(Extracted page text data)
++++

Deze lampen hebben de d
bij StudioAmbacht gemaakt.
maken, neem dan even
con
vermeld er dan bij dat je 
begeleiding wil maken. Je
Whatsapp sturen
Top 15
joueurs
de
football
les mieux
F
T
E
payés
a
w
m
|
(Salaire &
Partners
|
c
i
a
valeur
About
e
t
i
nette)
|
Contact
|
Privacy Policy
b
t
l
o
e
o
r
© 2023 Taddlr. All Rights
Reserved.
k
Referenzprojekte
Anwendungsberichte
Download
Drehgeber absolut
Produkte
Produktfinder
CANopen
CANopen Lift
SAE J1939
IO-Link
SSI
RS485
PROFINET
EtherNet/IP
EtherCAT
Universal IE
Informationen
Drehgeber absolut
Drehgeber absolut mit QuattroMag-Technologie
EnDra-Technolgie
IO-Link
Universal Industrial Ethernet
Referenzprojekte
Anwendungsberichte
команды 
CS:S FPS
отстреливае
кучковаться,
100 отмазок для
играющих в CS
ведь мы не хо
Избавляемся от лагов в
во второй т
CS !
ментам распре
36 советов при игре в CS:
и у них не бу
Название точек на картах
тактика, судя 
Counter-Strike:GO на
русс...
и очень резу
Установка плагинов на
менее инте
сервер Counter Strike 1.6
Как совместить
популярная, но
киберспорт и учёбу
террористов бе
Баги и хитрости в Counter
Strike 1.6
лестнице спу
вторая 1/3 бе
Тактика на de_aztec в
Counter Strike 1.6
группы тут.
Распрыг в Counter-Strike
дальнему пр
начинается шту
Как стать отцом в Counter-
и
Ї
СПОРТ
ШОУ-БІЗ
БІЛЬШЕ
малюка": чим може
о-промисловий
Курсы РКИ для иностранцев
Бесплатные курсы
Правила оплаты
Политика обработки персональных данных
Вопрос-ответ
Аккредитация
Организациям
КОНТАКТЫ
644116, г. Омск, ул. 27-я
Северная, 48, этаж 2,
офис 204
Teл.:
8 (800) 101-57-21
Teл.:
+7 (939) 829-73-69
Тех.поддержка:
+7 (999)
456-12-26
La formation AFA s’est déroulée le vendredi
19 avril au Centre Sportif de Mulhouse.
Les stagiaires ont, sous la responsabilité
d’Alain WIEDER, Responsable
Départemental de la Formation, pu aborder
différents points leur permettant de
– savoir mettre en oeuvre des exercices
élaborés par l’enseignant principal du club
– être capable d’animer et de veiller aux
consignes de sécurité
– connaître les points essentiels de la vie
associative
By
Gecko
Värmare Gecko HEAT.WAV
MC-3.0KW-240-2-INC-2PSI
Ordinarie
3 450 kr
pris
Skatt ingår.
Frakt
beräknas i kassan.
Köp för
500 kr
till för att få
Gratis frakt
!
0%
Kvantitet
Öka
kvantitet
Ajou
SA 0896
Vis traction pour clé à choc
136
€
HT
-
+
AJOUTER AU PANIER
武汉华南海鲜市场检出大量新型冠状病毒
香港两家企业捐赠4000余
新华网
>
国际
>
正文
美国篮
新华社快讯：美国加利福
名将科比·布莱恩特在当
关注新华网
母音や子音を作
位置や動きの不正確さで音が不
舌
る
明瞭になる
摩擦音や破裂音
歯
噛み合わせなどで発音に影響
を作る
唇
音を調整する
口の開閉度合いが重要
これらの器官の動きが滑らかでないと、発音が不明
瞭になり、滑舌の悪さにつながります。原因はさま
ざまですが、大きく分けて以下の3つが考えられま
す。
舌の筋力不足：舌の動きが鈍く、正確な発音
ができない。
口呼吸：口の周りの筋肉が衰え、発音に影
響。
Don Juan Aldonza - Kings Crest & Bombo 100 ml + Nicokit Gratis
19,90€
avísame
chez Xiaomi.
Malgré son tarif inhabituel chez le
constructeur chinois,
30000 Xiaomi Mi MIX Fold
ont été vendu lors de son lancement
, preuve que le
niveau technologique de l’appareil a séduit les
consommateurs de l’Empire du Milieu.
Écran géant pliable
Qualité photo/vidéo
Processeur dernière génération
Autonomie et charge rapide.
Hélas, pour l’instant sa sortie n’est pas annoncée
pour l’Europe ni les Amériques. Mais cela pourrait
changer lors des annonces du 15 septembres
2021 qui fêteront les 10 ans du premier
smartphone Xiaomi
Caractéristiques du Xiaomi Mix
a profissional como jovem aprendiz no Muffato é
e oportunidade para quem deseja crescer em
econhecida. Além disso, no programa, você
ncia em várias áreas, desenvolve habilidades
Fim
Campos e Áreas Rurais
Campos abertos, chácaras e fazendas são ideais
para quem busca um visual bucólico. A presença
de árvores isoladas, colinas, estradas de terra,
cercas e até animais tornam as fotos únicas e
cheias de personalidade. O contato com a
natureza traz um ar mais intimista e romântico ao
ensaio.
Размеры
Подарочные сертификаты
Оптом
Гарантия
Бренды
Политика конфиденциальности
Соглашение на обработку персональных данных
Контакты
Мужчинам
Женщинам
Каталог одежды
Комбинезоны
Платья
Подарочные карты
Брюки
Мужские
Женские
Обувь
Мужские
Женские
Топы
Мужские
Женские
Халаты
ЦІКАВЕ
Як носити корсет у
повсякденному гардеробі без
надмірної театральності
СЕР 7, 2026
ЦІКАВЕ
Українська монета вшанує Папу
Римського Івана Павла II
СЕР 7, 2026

++++

When you reach the end of the records, set them all down again exactly.

Reply —
Deze lampen hebben de d
bij StudioAmbacht gemaakt.
maken, neem dan even
con
vermeld er dan bij dat je 
begeleiding wil maken. Je
Whatsapp sturen
Top 15
joueurs
de
football
les mieux
F
T
E
payés
a
w
m
|
(Salaire &
Partners
|
c
i
a
valeur
About
e
t
i
nette)
|
Contact
|
Privacy Policy
b
t
l
o
e
o
r
© 2023 Taddlr. All Rights
Reserved.
k
Referenzprojekte
Anwendungsberichte
Download
Drehgeber absolut
Produkte
Produktfinder
CANopen
CANopen Lift
SAE J1939
IO-Link
SSI
RS485
PROFINET
EtherNet/IP
EtherCAT
Universal IE
Informationen
Drehgeber absolut
Drehgeber absolut mit QuattroMag-Technologie
EnDra-Technolgie
IO-Link
Universal Industrial Ethernet
Referenzprojekte
Anwendungsberichte
команды 
CS:S FPS
отстреливае
кучковаться,
100 отмазок для
играющих в CS
ведь мы не хо
Избавляемся от лагов в
во второй т
CS !
ментам распре
36 советов при игре в CS:
и у них не бу
Название точек на картах
тактика, судя 
Counter-Strike:GO на
русс...
и очень резу
Установка плагинов на
менее инте
сервер Counter Strike 1.6
Как совместить
популярная, но
киберспорт и учёбу
террористов бе
Баги и хитрости в Counter
Strike 1.6
лестнице спу
вторая 1/3 бе
Тактика на de_aztec в
Counter Strike 1.6
группы тут.
Распрыг в Counter-Strike
дальнему пр
начинается шту
Как стать отцом в Counter-
и
Ї
СПОРТ
ШОУ-БІЗ
БІЛЬШЕ
малюка": чим може
о-промисловий
Курсы РКИ для иностранцев
Бесплатные курсы
Правила оплаты
Политика обработки персональных данных
Вопрос-ответ
Аккредитация
Организациям
КОНТАКТЫ
644116, г. Омск, ул. 27-я
Северная, 48, этаж 2,
офис 204
Teл.:
8 (800) 101-57-21
Teл.:
+7 (939) 829-73-69
Тех.поддержка:
+7 (999)
456-12-26
La formation AFA s’est déroulée le vendredi
19 avril au Centre Sportif de Mulhouse.
Les stagiaires ont, sous la responsabilité
d’Alain WIEDER, Responsable
Départemental de la Formation, pu aborder
différents points leur permettant de
– savoir mettre en oeuvre des exercices
élaborés par l’enseignant principal du club
– être capable d’animer et de veiller aux
consignes de sécurité
– connaître les points essentiels de la vie
associative
By
Gecko
Värmare Gecko HEAT.WAV
MC-3.0KW-240-2-INC-2PSI
Ordinarie
3 450 kr
pris
Skatt ingår.
Frakt
beräknas i kassan.
Köp för
500 kr
till för att få
Gratis frakt
!
0%
Kvantitet
Öka
kvantitet
Ajou
SA 0896
Vis traction pour clé à choc
136
€
HT
-
+
AJOUTER AU PANIER
武汉华南海鲜市场检出大量新型冠状病毒
香港两家企业捐赠4000余
新华网
>
国际
>
正文
美国篮
新华社快讯：美国加利福
名将科比·布莱恩特在当
关注新华网
母音や子音を作
位置や動きの不正確さで音が不
舌
る
明瞭になる
摩擦音や破裂音
歯
噛み合わせなどで発音に影響
を作る
唇
音を調整する
口の開閉度合いが重要
これらの器官の動きが滑らかでないと、発音が不明
瞭になり、滑舌の悪さにつながります。原因はさま
ざまですが、大きく分けて以下の3つが考えられま
す。
舌の筋力不足：舌の動きが鈍く、正確な発音
ができない。
口呼吸：口の周りの筋肉が衰え、発音に影
響。
Don Juan Aldonza - Kings Crest & Bombo 100 ml + Nicokit Gratis
19,90€
avísame
chez Xiaomi.
Malgré son tarif inhabituel chez le
constructeur chinois,
30000 Xiaomi Mi MIX Fold
ont été vendu lors de son lancement
, preuve que le
niveau technologique de l’appareil a séduit les
consommateurs de l’Empire du Milieu.
Écran géant pliable
Qualité photo/vidéo
Processeur dernière génération
Autonomie et charge rapide.
Hélas, pour l’instant sa sortie n’est pas annoncée
pour l’Europe ni les Amériques. Mais cela pourrait
changer lors des annonces du 15 septembres
2021 qui fêteront les 10 ans du premier
smartphone Xiaomi
Caractéristiques du Xiaomi Mix
a profissional como jovem aprendiz no Muffato é
e oportunidade para quem deseja crescer em
econhecida. Além disso, no programa, você
ncia em várias áreas, desenvolve habilidades
Fim
Campos e Áreas Rurais
Campos abertos, chácaras e fazendas são ideais
para quem busca um visual bucólico. A presença
de árvores isoladas, colinas, estradas de terra,
cercas e até animais tornam as fotos únicas e
cheias de personalidade. O contato com a
natureza traz um ar mais intimista e romântico ao
ensaio.
Размеры
Подарочные сертификаты
Оптом
Гарантия
Бренды
Политика конфиденциальности
Соглашение на обработку персональных данных
Контакты
Мужчинам
Женщинам
Каталог одежды
Комбинезоны
Платья
Подарочные карты
Брюки
Мужские
Женские
Обувь
Мужские
Женские
Топы
Мужские
Женские
Халаты
ЦІКАВЕ
Як носити корсет у
повсякденному гардеробі без
надмірної театральності
СЕР 7, 2026
ЦІКАВЕ
Українська монета вшанує Папу
Римського Івана Павла II
СЕР 7, 2026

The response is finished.